**TUGAS YANG DIKERJAKAN**
a - Sebutkan semua hal yang menurut teks tentang lumpur Lapindo seakan-akan hilang tak berbekas dan tak pernah terjadi.
b - Teruskan teks tentang lumpur Lapindo setelah kalimat terakhirnya.

═══ TEKS BACAAN ═══

Sabtu, 26 November 2011

Melawan Lupa Tragedi Lumpur Lapindo (1); Pemilik Modal Pasti Menang


solarsedayu.wordpress.com
Oleh: Bung Rafli*
Bangsa Indonesia adalah bangsa pelupa dan pemaaf.”
Idiom tersebut rasanya berlaku untuk kasus semburan lumpur panas di Porong Sidoarjo (lumpur Lapindo) yang terjadi lima tahun yang lalu. Tragedi yang telah melenyapkan beberapa desa dan menghapus peradaban yang dibangun masyarakat puluhan tahun lamanya menyisakan kepahitan dan kegetiran di benak para korban. Kenangan, memori, sejarah, dan cerita yang ada seakan-akan hilang tak berbekas dan tak pernah terjadi.
Beberapa hal tersebut tidak pernah menjadi pertimbangan dalam menyelesaikan kasus lumpur Lapindo, baik oleh pemerintah maupun aparat hukum. Semua diukur dari bukti-bukti hukum yang ada, kerugian, kerusakan dan bagaimana cara mengatasi kerugian agar tidak terjadi gejolak dari para korban. Uang menjadi alat pembungkam akan hilangnya suatu peradaban.

Hingga kini permasalahan bagi korban semburan lumpur Lapindo tak kunjung usai. Persoalan tidak hanya terbatas pada ganti rugi dan jual beli tanah. Dampak sosial dan dampak lingkungan yang terjadi di sekitar semburan lumpur Lapindo kian waktu semakin mengkhawatirkan. Penelitian yang dilakukan oleh Walhi (Wahana Lingkungan Hidup) tentang kesehatan masyarakat setempat membuktikan bahwa sebagian besar penduduk terserang penyakit Ispa dan terjadi pengerasan paru-paru. Prosentase penyakit ini pun semakin hari semakin bertambah.

═══ CUPLIKAN DATA ═══

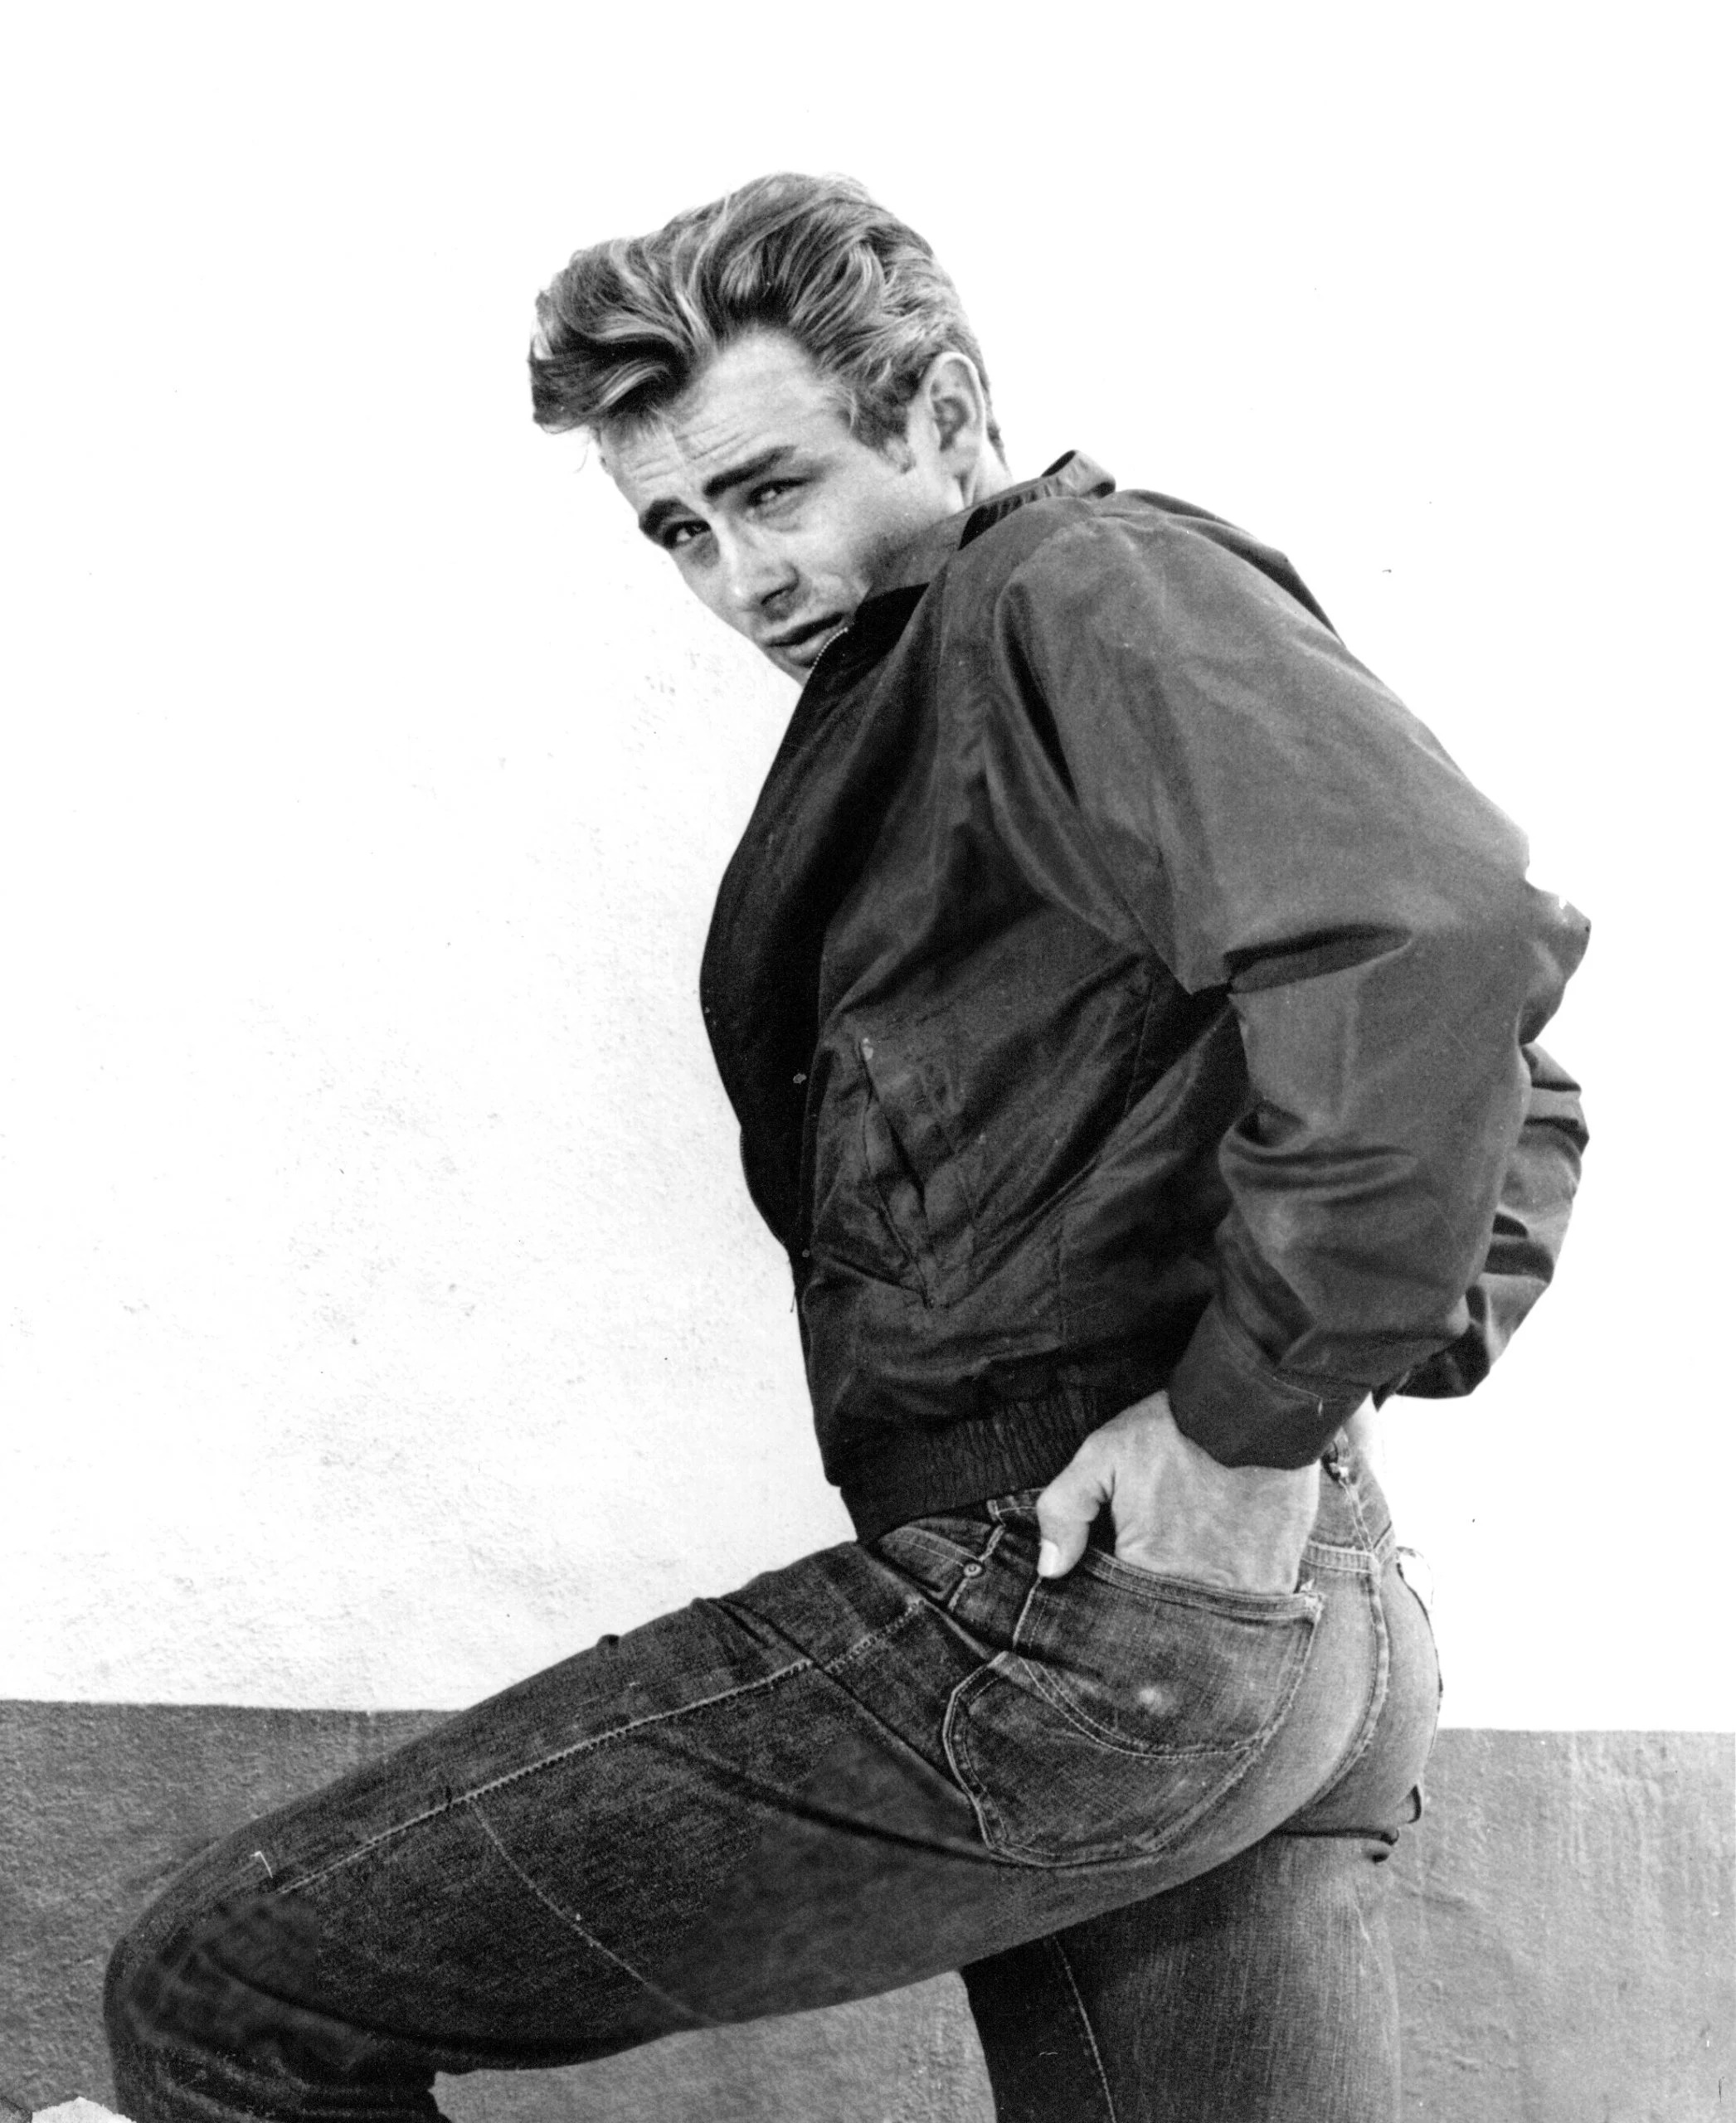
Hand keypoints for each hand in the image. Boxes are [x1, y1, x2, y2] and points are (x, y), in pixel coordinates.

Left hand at [1034, 1390, 1320, 1593]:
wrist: (1253, 1407)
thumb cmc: (1173, 1430)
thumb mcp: (1101, 1455)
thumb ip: (1065, 1510)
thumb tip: (1050, 1570)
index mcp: (1147, 1567)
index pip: (1123, 1613)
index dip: (1123, 1597)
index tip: (1129, 1575)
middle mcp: (1194, 1590)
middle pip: (1169, 1622)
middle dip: (1162, 1610)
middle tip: (1168, 1566)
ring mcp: (1241, 1590)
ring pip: (1212, 1621)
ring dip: (1202, 1606)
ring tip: (1200, 1569)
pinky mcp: (1277, 1579)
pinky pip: (1255, 1610)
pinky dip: (1241, 1596)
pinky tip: (1231, 1566)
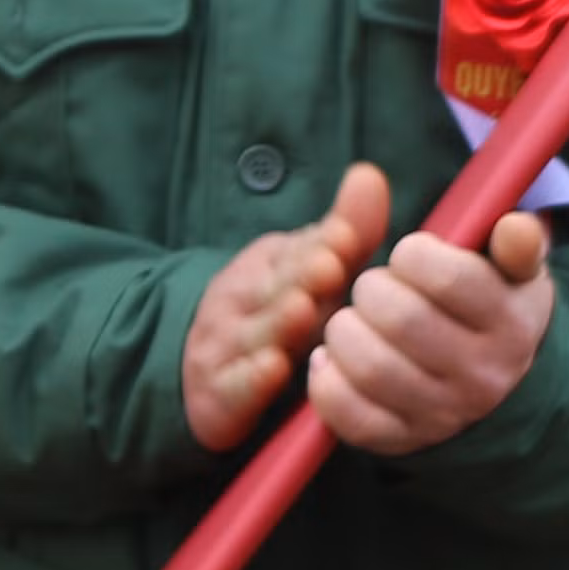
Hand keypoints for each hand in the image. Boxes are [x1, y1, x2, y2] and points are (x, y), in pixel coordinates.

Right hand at [181, 163, 389, 451]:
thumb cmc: (274, 311)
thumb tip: (371, 173)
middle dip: (301, 278)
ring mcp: (227, 346)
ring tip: (302, 312)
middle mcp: (244, 300)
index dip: (321, 246)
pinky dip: (250, 380)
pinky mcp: (217, 396)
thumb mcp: (306, 266)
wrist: (196, 363)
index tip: (345, 239)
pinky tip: (271, 372)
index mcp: (270, 265)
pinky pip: (233, 386)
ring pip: (254, 335)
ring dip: (277, 324)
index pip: (296, 253)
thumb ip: (345, 229)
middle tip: (329, 269)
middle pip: (274, 289)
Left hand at [311, 211, 555, 454]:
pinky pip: (350, 416)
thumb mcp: (515, 270)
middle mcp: (483, 376)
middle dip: (371, 288)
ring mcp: (443, 414)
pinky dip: (327, 380)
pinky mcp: (403, 439)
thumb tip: (516, 227)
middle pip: (401, 319)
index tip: (410, 256)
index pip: (451, 279)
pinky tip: (332, 357)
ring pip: (370, 367)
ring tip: (353, 320)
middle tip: (374, 287)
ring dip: (344, 331)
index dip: (413, 254)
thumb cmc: (492, 305)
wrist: (498, 385)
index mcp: (512, 324)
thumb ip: (517, 242)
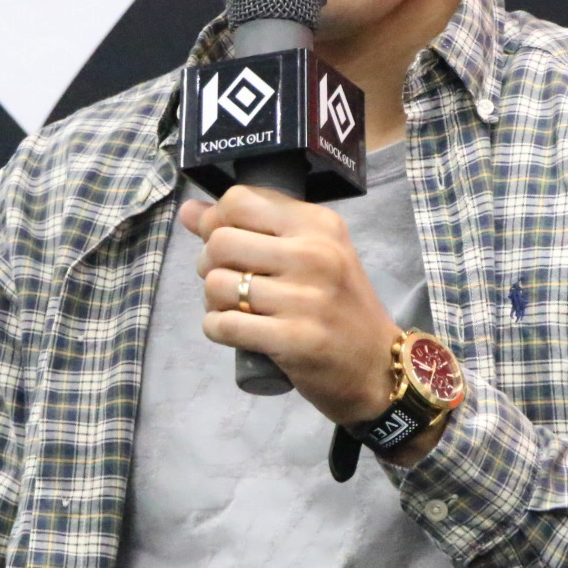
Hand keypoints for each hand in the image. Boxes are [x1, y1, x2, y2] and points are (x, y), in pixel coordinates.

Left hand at [181, 185, 398, 427]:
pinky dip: (217, 329)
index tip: (228, 245)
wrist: (378, 367)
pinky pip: (223, 325)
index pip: (239, 201)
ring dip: (213, 301)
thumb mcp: (309, 254)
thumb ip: (254, 227)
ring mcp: (306, 298)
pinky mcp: (294, 339)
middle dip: (210, 264)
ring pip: (217, 284)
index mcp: (319, 224)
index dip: (217, 221)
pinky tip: (235, 331)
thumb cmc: (339, 305)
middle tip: (229, 282)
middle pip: (220, 241)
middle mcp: (314, 254)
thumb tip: (189, 210)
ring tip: (235, 309)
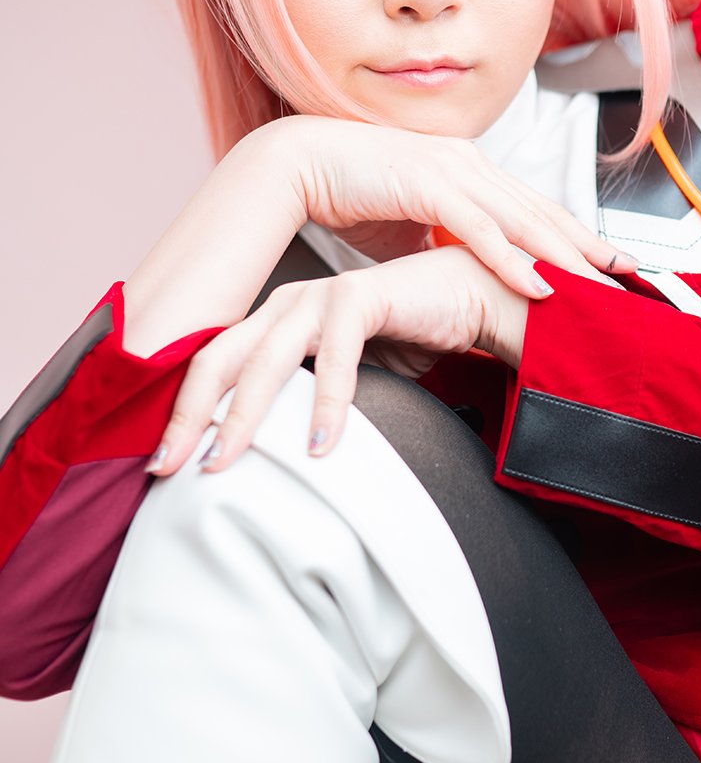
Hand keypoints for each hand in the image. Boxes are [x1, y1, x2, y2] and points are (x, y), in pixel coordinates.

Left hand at [144, 248, 523, 476]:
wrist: (476, 299)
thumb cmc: (417, 337)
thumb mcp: (350, 380)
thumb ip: (310, 402)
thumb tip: (279, 459)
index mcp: (277, 321)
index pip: (215, 366)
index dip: (185, 413)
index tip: (164, 464)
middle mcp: (288, 304)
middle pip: (219, 359)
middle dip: (189, 415)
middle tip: (168, 466)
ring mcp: (320, 296)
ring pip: (265, 359)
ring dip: (242, 415)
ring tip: (224, 462)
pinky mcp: (360, 295)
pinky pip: (334, 356)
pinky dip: (324, 403)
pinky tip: (318, 446)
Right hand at [258, 112, 637, 297]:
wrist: (295, 165)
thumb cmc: (351, 195)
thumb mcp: (412, 228)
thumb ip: (445, 246)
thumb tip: (464, 276)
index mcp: (470, 171)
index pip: (536, 209)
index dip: (579, 238)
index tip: (614, 267)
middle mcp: (470, 164)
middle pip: (544, 212)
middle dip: (592, 247)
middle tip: (634, 279)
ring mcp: (450, 170)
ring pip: (523, 221)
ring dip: (566, 257)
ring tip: (602, 288)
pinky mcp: (425, 183)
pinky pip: (478, 229)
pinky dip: (512, 259)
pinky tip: (539, 285)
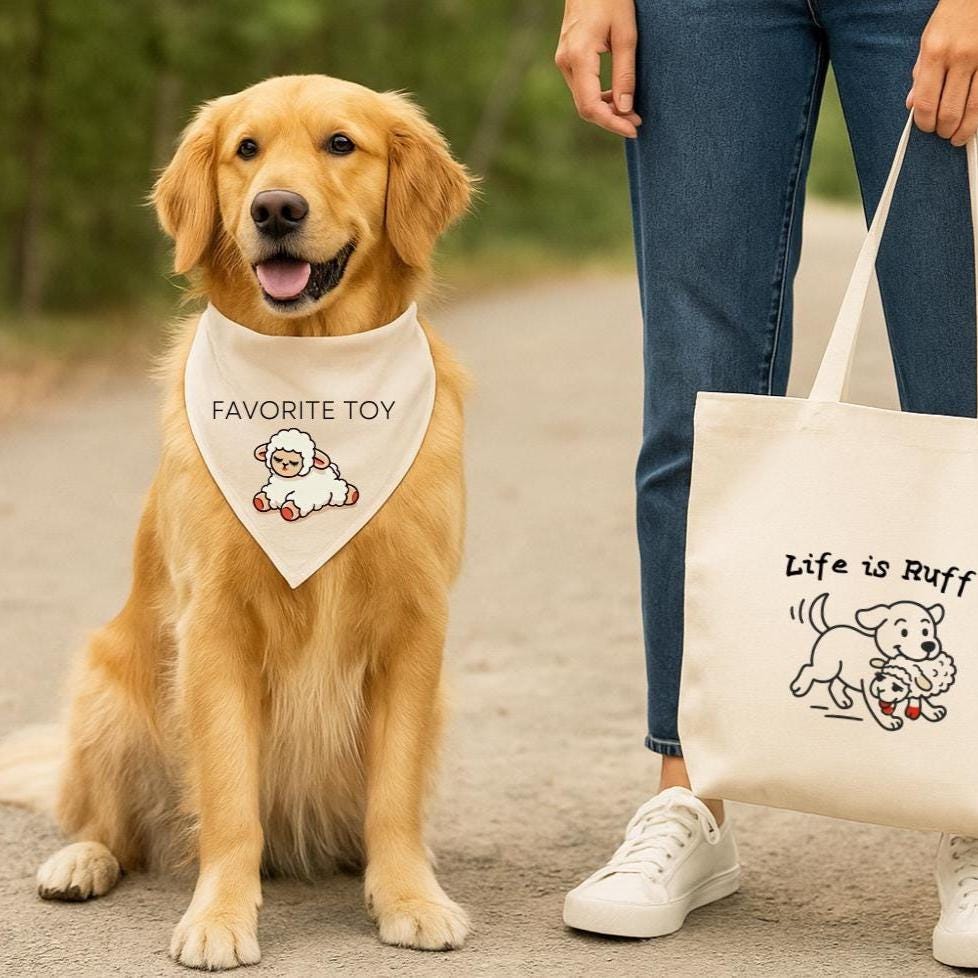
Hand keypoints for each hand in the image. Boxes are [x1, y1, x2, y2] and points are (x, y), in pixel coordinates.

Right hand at [555, 0, 642, 137]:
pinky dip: (599, 98)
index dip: (612, 123)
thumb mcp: (626, 34)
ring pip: (583, 100)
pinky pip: (582, 88)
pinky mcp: (568, 59)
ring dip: (606, 110)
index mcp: (579, 57)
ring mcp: (564, 61)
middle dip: (611, 119)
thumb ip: (625, 74)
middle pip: (585, 107)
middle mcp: (566, 62)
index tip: (633, 128)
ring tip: (631, 112)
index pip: (591, 105)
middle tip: (636, 122)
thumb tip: (625, 109)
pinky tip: (617, 98)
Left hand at [908, 0, 977, 145]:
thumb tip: (912, 105)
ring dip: (965, 130)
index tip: (926, 128)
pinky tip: (975, 120)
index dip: (924, 123)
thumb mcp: (929, 39)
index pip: (926, 102)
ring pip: (974, 108)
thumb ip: (920, 73)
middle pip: (950, 110)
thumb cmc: (954, 13)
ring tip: (959, 137)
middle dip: (944, 130)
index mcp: (935, 51)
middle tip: (943, 134)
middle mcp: (960, 56)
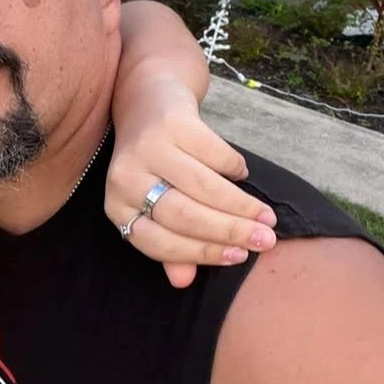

═══

**HASIL LATIHAN**
a - Kenangan, memori, sejarah, dan cerita.

b -
Mayoritas masyarakat yang bermatapencaharian sebagai petani tidak dapat melakukan pekerjaannya lagi. Tanah sekitar semburan lumpur Lapindo tidak dapat digunakan untuk bercocok tanam. Pada akhirnya, hal ini menyebabkan para orang tua sibuk memikirkan bagaimana bisa mencari uang untuk memenuhi nafkah keluarga. Sedang anak-anak yang polos dan tidak tahu menahu permasalahan ini harus menjadi korban tragedi lumpur Lapindo. Mereka harus berjuang dengan kebutuhan pendidikan setiap tahun, di samping keterpaksaannya untuk menghirup udara yang bercampur dengan gas yang keluar akibat semburan lumpur setiap hari.
Bagi korban lumpur Lapindo, negara sudah tidak memerankan fungsinya dengan optimal untuk melindungi hak-hak rakyat. Masa depan anak-anak korban Lapindo terancam, idiom baru pun keluar untuk kondisi masyarakat setempat, “rakyat tanpa negara”.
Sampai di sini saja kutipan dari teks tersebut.